Missouri's ‘born alive' legislation is not what you think. It's worse

Yahoo05-03-2025
The Missouri Capitol in Jefferson City (Tessa Weinberg/Missouri Independent).
Missouri legislators are once again pushing what they refer to as 'Born Alive Survivors Act,' a bill that feeds off myths and miseducation about abortion in order to punish people navigating a tragic fetal diagnosis.
It targets a specific circumstance in a pregnancy involving the diagnosis of a fetus as 'incompatible with life — three horrific words families never want to hear from specialists.
If the bill passes, the law would target an even more specific subset of people who face this heartbreaking scenario — those who choose to induce labor before their due date to end their pregnancies and say goodbye to their baby under neonatal hospice care in order to begin the process of healing and grieving.

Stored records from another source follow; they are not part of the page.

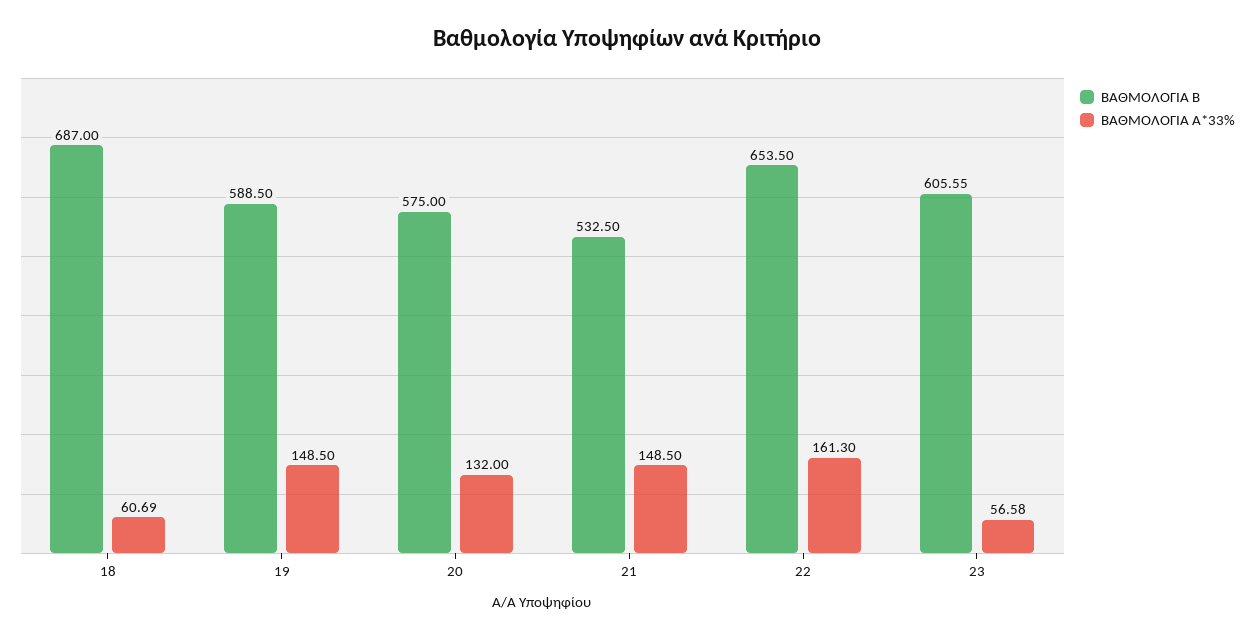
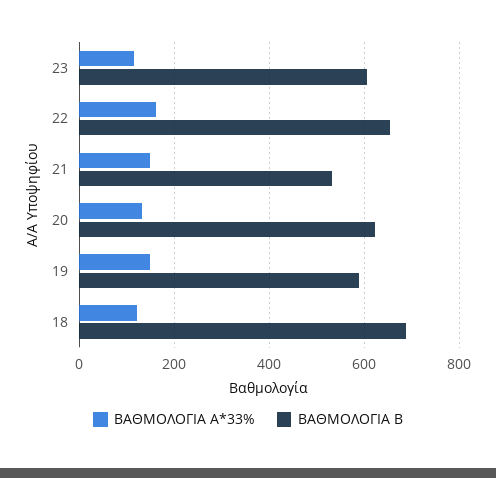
  {
    "ΒΑΘΜΟΛΟΓΙΑ Β": {
      "18": 687,
      "19": 588.5,
-     "20": 575,
+     "20": 620,
      "21": 532.5,
      "22": 653.5,
      "23": 605.55
    },
    "ΒΑΘΜΟΛΟΓΙΑ Α*33%": {
-     "18": 60.69,
+     "18": 120,
      "19": 148.5,
      "20": 132,
      "21": 148.5,
      "22": 161.3,
-     "23": 56.58
+     "23": 120
    }
  }

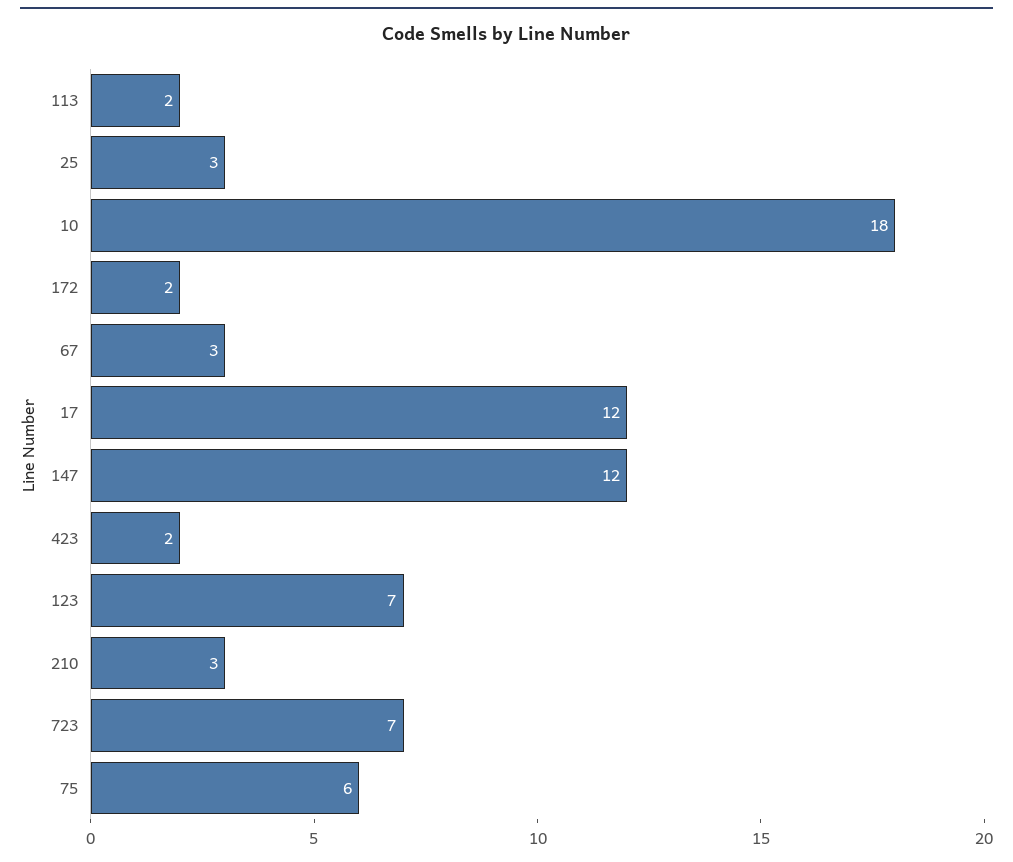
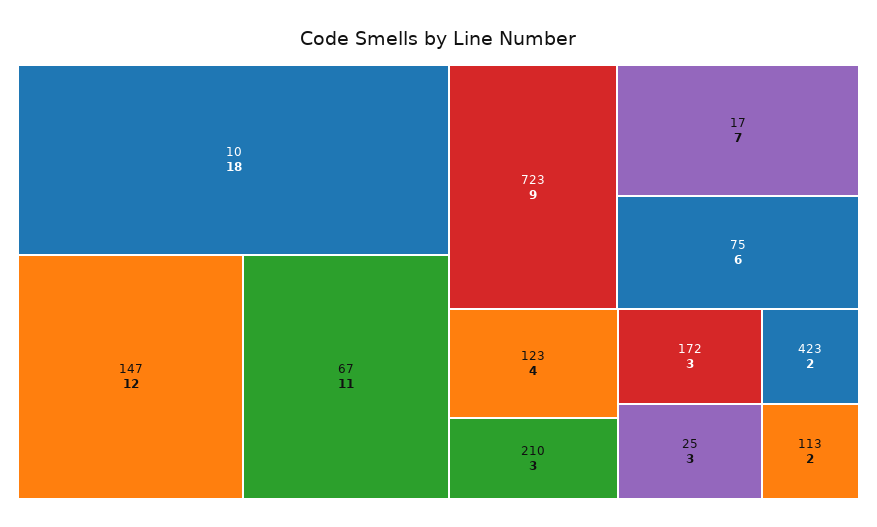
  {
    "113": 2,
    "25": 3,
    "10": 18,
-   "172": 2,
+   "172": 3,
-   "67": 3,
+   "67": 11,
-   "17": 12,
+   "17": 7,
    "147": 12,
    "423": 2,
-   "123": 7,
+   "123": 4,
    "210": 3,
-   "723": 7,
+   "723": 9,
    "75": 6
  }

These bills deprive families of a birth plan for dying that would allow them privacy and comfort care in the last precious moments of their baby's life instead of fruitless interventions they do not want. For some patients, this course of care, sometimes called therapeutic induction of early labor, allows them to close an unthinkably difficult chapter on their own terms.
Supporters of 'born alive' legislation want to ban comfort care in these circumstances and instead force aggressive interventions with no evidence that they would sustain life.

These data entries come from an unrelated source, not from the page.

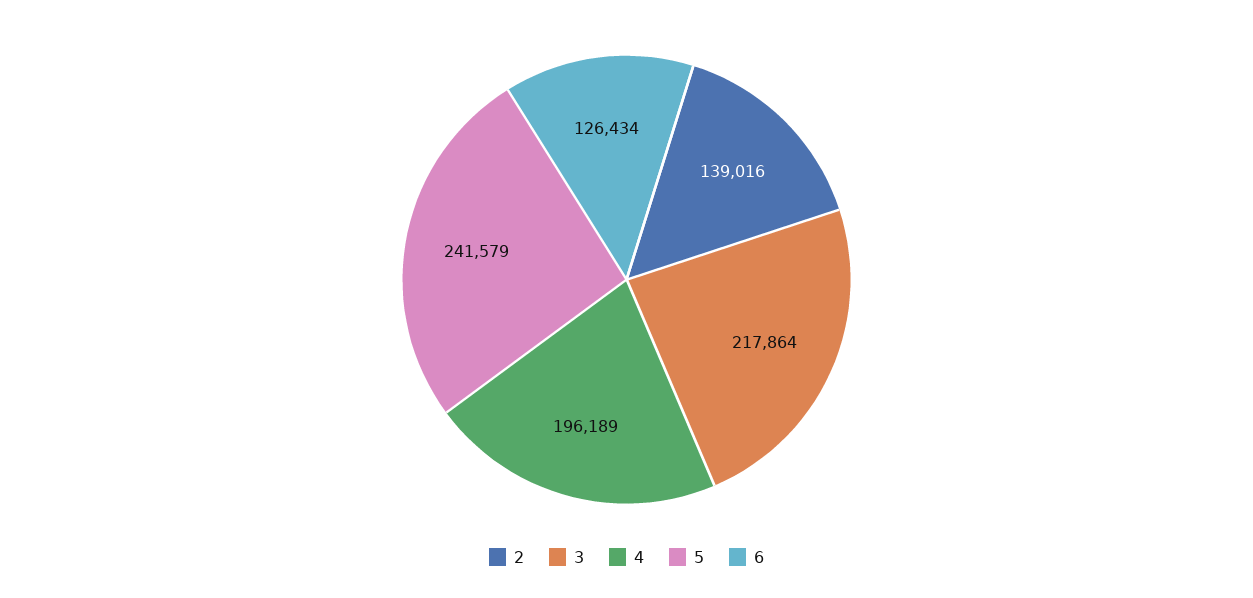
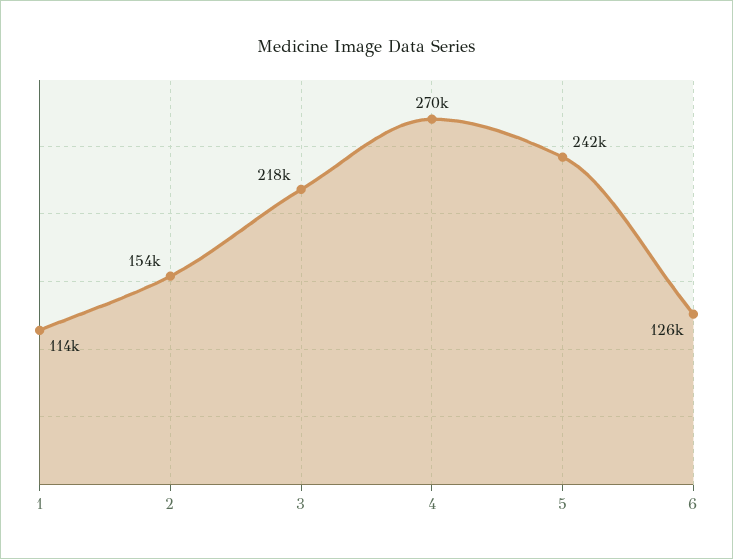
  {
-   "2": 139016,
+   "2": 154000,
    "3": 217864,
-   "4": 196189,
+   "4": 270000,
    "5": 241579,
-   "6": 126434
+   "6": 126434,
+   "1": 114000
  }

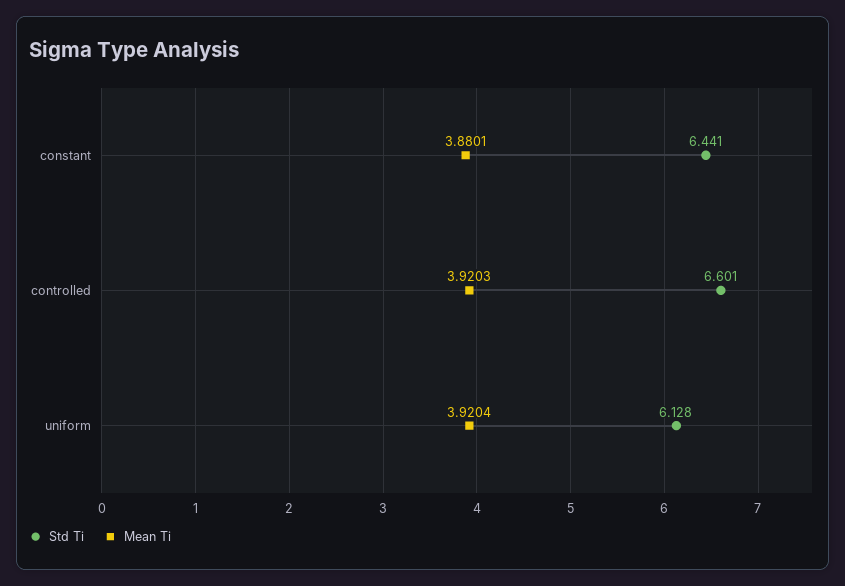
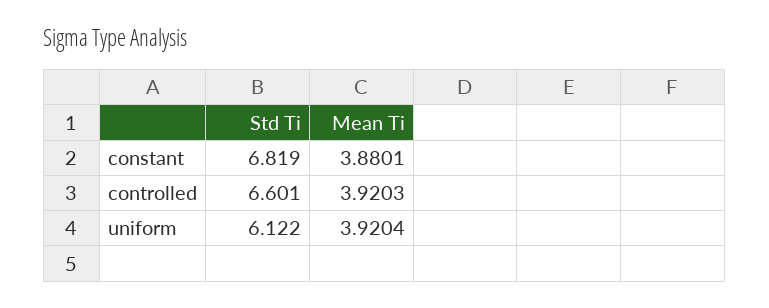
  {
    "Std Ti": {
-     "constant": 6.441,
+     "constant": 6.819,
      "controlled": 6.601,
-     "uniform": 6.128
+     "uniform": 6.122
    },
    "Mean Ti": {
      "constant": 3.8801,
      "controlled": 3.9203,
      "uniform": 3.9204
    }
  }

While ending a pregnancy that is incompatible with life falls under the technical definition of abortion, it might not be the kind of abortion story we're accustomed to hearing about.

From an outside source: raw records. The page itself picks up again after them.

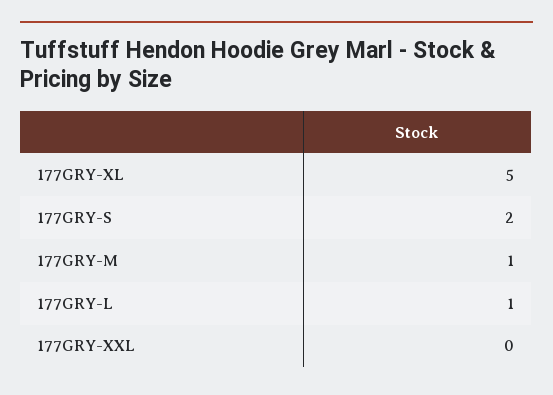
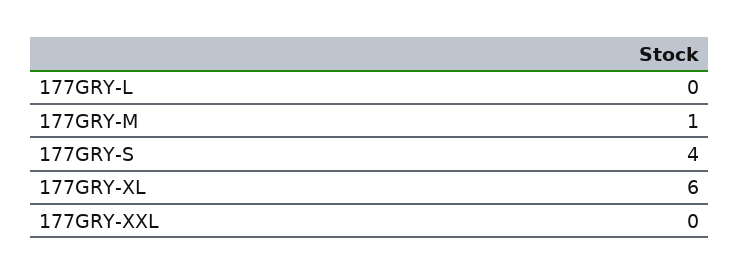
  {
-   "177GRY-XL": 5,
+   "177GRY-XL": 6,
-   "177GRY-S": 2,
+   "177GRY-S": 4,
    "177GRY-M": 1,
-   "177GRY-L": 1,
+   "177GRY-L": 0,
    "177GRY-XXL": 0
  }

Take for example the experience of Chrissy Tiegen, who first described her loss as 'a miscarriage' at 20 weeks of pregnancy. Later, she realized she had had an abortion in the medical and legal sense because providers induced with medication. Her doctors knew her pregnancy was non-viable, and her own health was quickly failing.
Abortion was life-saving and her initial confusion over terminology is common and frankly wouldn't matter if anti-abortion politicians weren't twisting situations like hers for political gain.
What anti-abortion politicians want you to believe in their 'born-alive' rhetoric is that they're addressing something that does not happen in modern day abortion care — accidental failed abortions that result in live births.
In truth, they want people to stay pregnant on the government's timeline, even as their pregnancies grow riskier to their health. Those who choose to stay pregnant will be left unpunished under this proposed law. Those who end their nonviable pregnancies with safe medical intervention will be separated from their newborn and providers will be forced to apply aggressive, futile medical interventions.
These bills were never about concern for a baby's life. If they were, they would not apply punishment to one set of families who face the same tragic outcomes as others. It's about punishing people for exercising their bodily autonomy. It's about politicians wrestling for control over our bodies. It's about placing ideologically driven timelines on pregnancy.
When you hear about 'born-alive' bills, don't take the bait.
This isn't about abortion or life. It's about the government's obsession with punishment and control over pregnant people. Our steadily increasing maternal mortality rates tell the real story. And it's about the hypocrisy and cruelty of anti-abortion policies and the people who uphold them.